How many-houses can be powered by one hydro dam?

Depends upon the dam and how many and how big the turbines are. A small dam with a single generator would to well for a very small town. Hoover Dam can generate 4 billion kilowatt-hours a year - enough to serve 1.3 million people.


When was the first hydro dam built?

The first commercial dam was built in 1882 in Appleton, Wisconsin. It powered two paper mills and a small private home.


What kind of dam is the Three Gorges Dam?

It is a HEP (Hydro-Electric Power) dam, which means that there are turbines which are powered by the force of the water coming through pipes in the dam. It was also built so there would be more fertile land below the dam for farming, and to create thousands of jobs building it


How many watts of electricity does a hydro electric dam produce?

a lot


Is their a river dam?

There are many river dams, many are built to create hydro power.

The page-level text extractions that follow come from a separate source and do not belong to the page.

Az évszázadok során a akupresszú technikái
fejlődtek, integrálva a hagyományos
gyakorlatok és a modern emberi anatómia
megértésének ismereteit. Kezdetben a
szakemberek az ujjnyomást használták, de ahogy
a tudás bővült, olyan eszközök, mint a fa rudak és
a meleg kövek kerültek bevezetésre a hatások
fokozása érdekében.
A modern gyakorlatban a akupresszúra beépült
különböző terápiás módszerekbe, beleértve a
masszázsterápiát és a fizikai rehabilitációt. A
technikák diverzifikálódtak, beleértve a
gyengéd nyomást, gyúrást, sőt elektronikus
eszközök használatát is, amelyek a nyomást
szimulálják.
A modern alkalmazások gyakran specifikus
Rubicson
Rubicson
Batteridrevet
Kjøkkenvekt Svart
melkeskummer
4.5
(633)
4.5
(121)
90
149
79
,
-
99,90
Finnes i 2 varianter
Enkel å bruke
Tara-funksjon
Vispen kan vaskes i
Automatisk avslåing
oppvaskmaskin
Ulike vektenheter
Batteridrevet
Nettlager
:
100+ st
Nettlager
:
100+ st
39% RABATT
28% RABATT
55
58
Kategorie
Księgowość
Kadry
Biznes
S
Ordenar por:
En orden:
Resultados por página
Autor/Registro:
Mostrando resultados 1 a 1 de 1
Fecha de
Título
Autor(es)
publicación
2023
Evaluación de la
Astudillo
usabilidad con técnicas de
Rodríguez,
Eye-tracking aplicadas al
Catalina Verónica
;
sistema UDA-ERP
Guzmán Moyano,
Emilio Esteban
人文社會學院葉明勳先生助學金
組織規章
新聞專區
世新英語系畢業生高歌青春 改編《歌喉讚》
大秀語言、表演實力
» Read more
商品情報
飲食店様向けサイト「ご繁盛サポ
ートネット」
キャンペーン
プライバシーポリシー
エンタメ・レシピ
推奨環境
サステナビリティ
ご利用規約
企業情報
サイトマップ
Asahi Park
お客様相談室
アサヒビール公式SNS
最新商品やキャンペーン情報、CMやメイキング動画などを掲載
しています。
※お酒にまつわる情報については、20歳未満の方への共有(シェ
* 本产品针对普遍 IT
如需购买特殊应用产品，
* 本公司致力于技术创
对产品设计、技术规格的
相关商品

When was Wellington Dam Hydro Power Station created?

Wellington Dam Hydro Power Station was created in 1935.


What is hydro- electric?

hydro electic is a power source but you have to build a dam


Is idukki dam a hydro electric project dam?

thebegstdampic show.


What is A Hydro Dam?

Possibly not the best phrased question however you could say that a hydro dam is a dam that's primary function is the generation of hydropower. I note that under the heading of dam there are links to a hydropower page.


What are some disatvantages of water energy?

Many country construct hydro-power plant by using dam and thus cause deforestation. Many case of hydro-power dam preventing species migration such as in Pak Mun Dam of Thailand. It also have conflict between power sector and agricultural sector.


What is the biggest hydro electric dam?

retro


Can you take an already existing hydro dam and expand it?

Yes you can, however, the logic is not to expand an existing hydro dam (which is not very practical) but to build additional dam or dams on the same water streamline.